Built for Agent Discovery
World Monitor treats autonomous agents as first-class clients. From the root URL, an agent can discover everything by itself:
/llms.txt— LLM-friendly markdown briefing of the whole platform/.well-known/api-catalog— RFC 9727 linkset bundling every discovery URL/.well-known/mcp/server-card.json— transport, endpoint, OAuth scopes, capability flags/openapi.yaml— one bundled OpenAPI 3.1 spec covering all 34 REST services
So an agent that has never heard of World Monitor can start from https://worldmonitor.app/, read the Link headers, and wire itself up — no human in the loop. If you prefer raw REST over MCP, the same data is available through the developer API, and the two share authentication.
Quotas, Honestly
- 60 requests per minute per user or key
- 50 quota-consuming tool calls per UTC day on Pro OAuth
- Metadata calls (
tools/list,prompts/list,describe_tool) are exempt from the daily cap - Hitting the cap returns a clean
429with aRetry-Afterheader
Fifty calls sounds tight until you use JMESPath and the prompt templates: a complete morning briefing across five countries, chokepoints, and markets costs about eight calls. Agents that batch and project comfortably live inside the quota; API tiers lift it for production workloads.
What People Are Building
- Morning briefing agents that compile country risk deltas, top conflicts, and market movers into one Slack message before you wake up
- Supply-chain copilots that check
route-risk-checkbefore confirming shipment routings — the agent version of a supply-chain early-warning system - Research assistants that ground geopolitical claims in live
analyze_situationoutput instead of stale training data - Trading checklists that pull
market-open-prepplus prediction market odds before the open
Frequently Asked Questions
What is an MCP server?
The Model Context Protocol is an open standard that lets AI assistants call external tools over a uniform interface. An MCP server exposes capabilities (tools, prompts, resources); clients like Claude, Cursor, and custom agents discover and invoke them automatically.

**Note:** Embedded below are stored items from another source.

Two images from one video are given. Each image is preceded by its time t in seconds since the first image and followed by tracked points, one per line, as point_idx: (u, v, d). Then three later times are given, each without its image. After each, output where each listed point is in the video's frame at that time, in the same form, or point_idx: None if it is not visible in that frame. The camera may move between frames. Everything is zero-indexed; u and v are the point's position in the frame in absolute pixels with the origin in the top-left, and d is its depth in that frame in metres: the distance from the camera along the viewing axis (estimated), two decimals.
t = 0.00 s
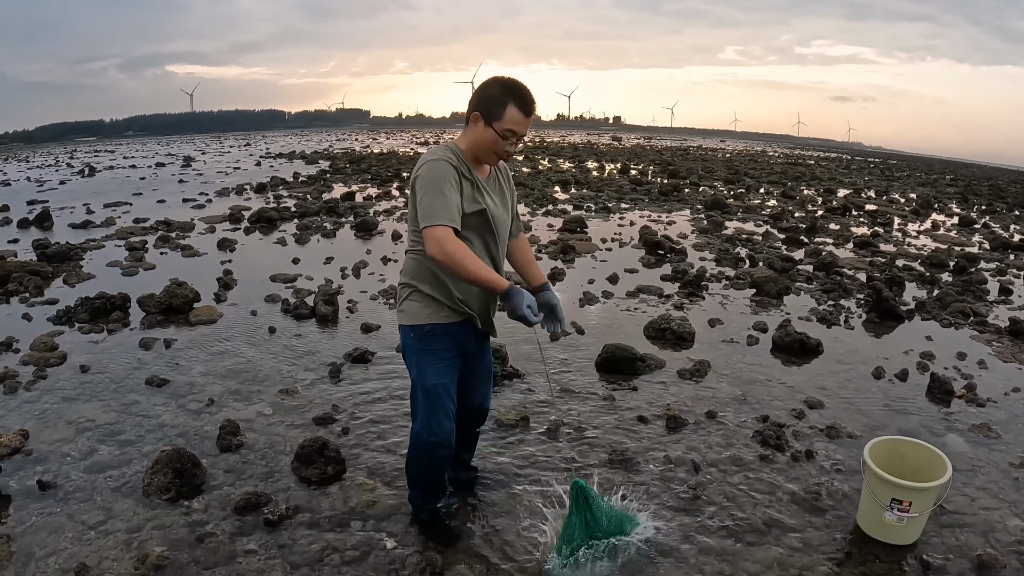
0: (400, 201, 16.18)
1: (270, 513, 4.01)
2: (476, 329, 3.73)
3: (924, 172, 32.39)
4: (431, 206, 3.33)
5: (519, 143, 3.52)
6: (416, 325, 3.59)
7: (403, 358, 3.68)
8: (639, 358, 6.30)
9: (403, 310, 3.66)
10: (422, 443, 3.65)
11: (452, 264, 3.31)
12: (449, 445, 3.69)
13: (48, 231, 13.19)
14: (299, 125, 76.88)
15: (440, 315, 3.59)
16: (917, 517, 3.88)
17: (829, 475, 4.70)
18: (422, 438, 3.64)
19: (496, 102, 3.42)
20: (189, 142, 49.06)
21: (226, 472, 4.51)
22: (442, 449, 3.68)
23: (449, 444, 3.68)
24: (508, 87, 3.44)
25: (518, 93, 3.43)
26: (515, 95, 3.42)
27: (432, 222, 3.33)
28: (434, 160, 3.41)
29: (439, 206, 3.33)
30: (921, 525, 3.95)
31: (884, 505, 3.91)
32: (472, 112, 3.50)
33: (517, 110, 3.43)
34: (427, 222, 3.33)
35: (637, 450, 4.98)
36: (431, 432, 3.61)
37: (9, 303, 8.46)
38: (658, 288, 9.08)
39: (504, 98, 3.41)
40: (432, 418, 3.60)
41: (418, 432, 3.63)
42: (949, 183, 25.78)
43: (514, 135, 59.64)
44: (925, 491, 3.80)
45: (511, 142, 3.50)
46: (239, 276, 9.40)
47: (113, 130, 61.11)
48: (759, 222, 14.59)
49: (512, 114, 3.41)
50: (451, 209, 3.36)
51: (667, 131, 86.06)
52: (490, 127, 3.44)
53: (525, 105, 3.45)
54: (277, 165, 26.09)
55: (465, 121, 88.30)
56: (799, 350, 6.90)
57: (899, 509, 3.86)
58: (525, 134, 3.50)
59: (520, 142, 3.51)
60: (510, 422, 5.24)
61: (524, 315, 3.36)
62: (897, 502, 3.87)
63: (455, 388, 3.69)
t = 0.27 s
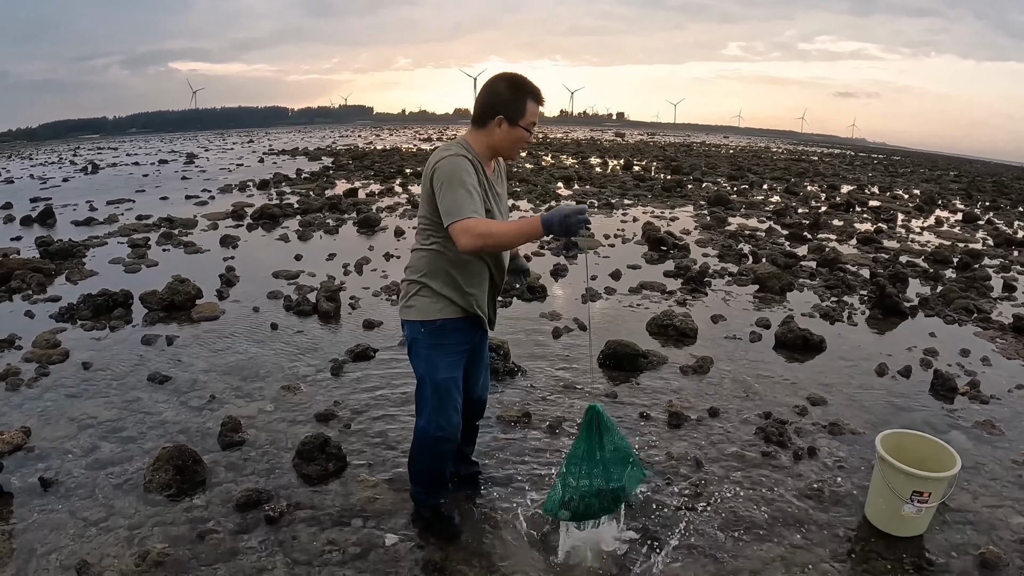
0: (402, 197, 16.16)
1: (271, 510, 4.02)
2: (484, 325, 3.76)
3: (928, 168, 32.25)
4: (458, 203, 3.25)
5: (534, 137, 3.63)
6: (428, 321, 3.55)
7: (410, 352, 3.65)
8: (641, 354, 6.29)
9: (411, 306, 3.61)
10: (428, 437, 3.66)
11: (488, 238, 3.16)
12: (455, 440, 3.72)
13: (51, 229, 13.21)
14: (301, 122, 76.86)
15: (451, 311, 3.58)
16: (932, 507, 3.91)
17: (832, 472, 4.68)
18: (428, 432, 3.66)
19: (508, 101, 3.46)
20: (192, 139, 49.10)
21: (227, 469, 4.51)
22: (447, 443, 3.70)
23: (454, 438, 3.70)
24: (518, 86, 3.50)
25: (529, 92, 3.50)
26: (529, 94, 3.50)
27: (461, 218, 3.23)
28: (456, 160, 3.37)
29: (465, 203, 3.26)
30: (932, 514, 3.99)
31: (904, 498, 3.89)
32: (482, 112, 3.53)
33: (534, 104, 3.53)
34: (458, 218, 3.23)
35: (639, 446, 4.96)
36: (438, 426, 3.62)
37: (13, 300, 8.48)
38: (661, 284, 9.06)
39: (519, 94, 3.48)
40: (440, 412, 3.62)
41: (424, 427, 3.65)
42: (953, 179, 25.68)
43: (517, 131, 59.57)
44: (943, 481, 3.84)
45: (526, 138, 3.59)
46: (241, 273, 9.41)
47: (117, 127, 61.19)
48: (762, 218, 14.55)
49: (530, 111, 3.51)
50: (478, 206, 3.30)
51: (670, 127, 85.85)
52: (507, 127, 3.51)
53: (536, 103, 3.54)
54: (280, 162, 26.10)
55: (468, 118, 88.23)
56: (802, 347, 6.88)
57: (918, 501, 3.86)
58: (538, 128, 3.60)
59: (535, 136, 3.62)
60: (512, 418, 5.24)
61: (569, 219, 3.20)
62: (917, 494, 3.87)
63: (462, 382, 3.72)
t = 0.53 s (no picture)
0: (404, 196, 16.16)
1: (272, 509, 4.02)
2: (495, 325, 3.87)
3: (931, 166, 32.15)
4: (476, 199, 3.23)
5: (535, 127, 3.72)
6: (455, 325, 3.56)
7: (432, 357, 3.63)
8: (642, 353, 6.28)
9: (432, 313, 3.56)
10: (449, 438, 3.72)
11: (481, 245, 3.14)
12: (472, 439, 3.82)
13: (53, 227, 13.23)
14: (303, 121, 76.88)
15: (473, 315, 3.60)
16: (945, 501, 3.95)
17: (833, 471, 4.67)
18: (449, 434, 3.71)
19: (513, 103, 3.48)
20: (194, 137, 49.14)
21: (228, 468, 4.52)
22: (464, 443, 3.77)
23: (472, 438, 3.79)
24: (520, 84, 3.51)
25: (530, 90, 3.53)
26: (528, 92, 3.52)
27: (470, 212, 3.19)
28: (480, 159, 3.36)
29: (479, 200, 3.23)
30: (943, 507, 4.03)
31: (923, 497, 3.88)
32: (487, 116, 3.52)
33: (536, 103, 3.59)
34: (466, 211, 3.18)
35: (640, 445, 4.95)
36: (462, 426, 3.68)
37: (15, 299, 8.49)
38: (663, 283, 9.05)
39: (523, 96, 3.50)
40: (463, 415, 3.69)
41: (445, 429, 3.69)
42: (955, 178, 25.60)
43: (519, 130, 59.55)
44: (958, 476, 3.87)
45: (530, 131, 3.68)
46: (242, 271, 9.41)
47: (119, 126, 61.24)
48: (764, 217, 14.52)
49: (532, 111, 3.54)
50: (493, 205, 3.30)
51: (672, 126, 85.73)
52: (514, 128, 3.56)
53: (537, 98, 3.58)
54: (282, 160, 26.11)
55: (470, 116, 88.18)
56: (804, 346, 6.87)
57: (937, 499, 3.87)
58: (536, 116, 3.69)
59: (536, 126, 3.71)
60: (513, 417, 5.24)
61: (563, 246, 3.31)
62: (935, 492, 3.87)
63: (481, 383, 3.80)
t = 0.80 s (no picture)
0: (405, 197, 16.17)
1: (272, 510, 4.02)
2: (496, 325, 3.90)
3: (932, 167, 32.13)
4: (479, 215, 3.24)
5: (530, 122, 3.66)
6: (461, 327, 3.58)
7: (438, 358, 3.63)
8: (643, 354, 6.28)
9: (439, 316, 3.57)
10: (451, 438, 3.75)
11: (488, 269, 3.23)
12: (472, 439, 3.85)
13: (55, 228, 13.25)
14: (304, 122, 76.93)
15: (477, 316, 3.63)
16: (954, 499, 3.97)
17: (833, 473, 4.67)
18: (451, 434, 3.74)
19: (497, 94, 3.47)
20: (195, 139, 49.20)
21: (228, 468, 4.52)
22: (466, 442, 3.82)
23: (472, 439, 3.83)
24: (513, 81, 3.52)
25: (516, 81, 3.50)
26: (514, 83, 3.49)
27: (474, 229, 3.23)
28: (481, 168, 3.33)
29: (481, 214, 3.25)
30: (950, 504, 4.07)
31: (937, 497, 3.87)
32: (478, 114, 3.53)
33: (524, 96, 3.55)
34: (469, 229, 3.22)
35: (641, 446, 4.95)
36: (465, 427, 3.72)
37: (16, 300, 8.50)
38: (663, 284, 9.05)
39: (509, 90, 3.49)
40: (465, 415, 3.72)
41: (448, 429, 3.72)
42: (957, 179, 25.57)
43: (520, 131, 59.62)
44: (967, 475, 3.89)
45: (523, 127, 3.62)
46: (243, 272, 9.42)
47: (120, 127, 61.31)
48: (765, 218, 14.52)
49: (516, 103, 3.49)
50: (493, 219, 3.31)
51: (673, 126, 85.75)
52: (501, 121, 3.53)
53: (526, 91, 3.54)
54: (283, 161, 26.14)
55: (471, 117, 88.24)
56: (804, 347, 6.86)
57: (950, 498, 3.88)
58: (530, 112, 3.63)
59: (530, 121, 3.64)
60: (513, 418, 5.24)
61: (560, 295, 3.40)
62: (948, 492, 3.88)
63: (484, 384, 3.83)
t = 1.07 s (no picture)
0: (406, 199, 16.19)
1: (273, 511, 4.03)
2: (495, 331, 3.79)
3: (933, 171, 32.15)
4: (437, 212, 3.27)
5: (494, 110, 3.47)
6: (445, 329, 3.54)
7: (427, 361, 3.63)
8: (644, 357, 6.29)
9: (426, 317, 3.59)
10: (442, 443, 3.68)
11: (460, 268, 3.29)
12: (468, 446, 3.74)
13: (57, 229, 13.28)
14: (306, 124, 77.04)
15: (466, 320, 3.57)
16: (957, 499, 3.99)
17: (834, 475, 4.67)
18: (442, 439, 3.67)
19: (454, 86, 3.47)
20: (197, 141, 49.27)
21: (229, 469, 4.53)
22: (460, 450, 3.72)
23: (467, 445, 3.73)
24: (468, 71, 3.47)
25: (473, 70, 3.45)
26: (469, 71, 3.44)
27: (437, 227, 3.28)
28: (435, 164, 3.34)
29: (445, 211, 3.29)
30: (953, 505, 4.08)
31: (944, 498, 3.87)
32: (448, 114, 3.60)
33: (472, 81, 3.43)
34: (433, 227, 3.27)
35: (641, 449, 4.96)
36: (455, 433, 3.64)
37: (17, 301, 8.52)
38: (664, 286, 9.06)
39: (458, 79, 3.47)
40: (455, 420, 3.63)
41: (438, 433, 3.65)
42: (958, 182, 25.57)
43: (522, 133, 59.73)
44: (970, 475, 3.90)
45: (485, 114, 3.45)
46: (245, 274, 9.43)
47: (122, 129, 61.41)
48: (766, 221, 14.53)
49: (468, 89, 3.41)
50: (456, 214, 3.32)
51: (674, 129, 85.80)
52: (454, 112, 3.49)
53: (483, 78, 3.43)
54: (285, 163, 26.16)
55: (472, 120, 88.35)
56: (805, 349, 6.86)
57: (955, 498, 3.88)
58: (493, 99, 3.46)
59: (494, 108, 3.46)
60: (514, 420, 5.24)
61: (540, 288, 3.29)
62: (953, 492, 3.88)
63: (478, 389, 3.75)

Does the World Monitor MCP server work with ChatGPT or other non-Claude clients?
Any client that implements MCP over streamable HTTP with OAuth can connect — the server is client-agnostic. Claude Desktop, claude.ai connectors, Cursor, and the MCP Inspector are documented paths; custom agents can use an API key instead of OAuth.
Is there a free tier for MCP access?
MCP requires a Pro subscription ($20/month) or an API plan. The dashboard itself stays free — MCP is the programmatic surface on top of it. Metadata and discovery endpoints (llms.txt, the OpenAPI spec, describe_tool) are open.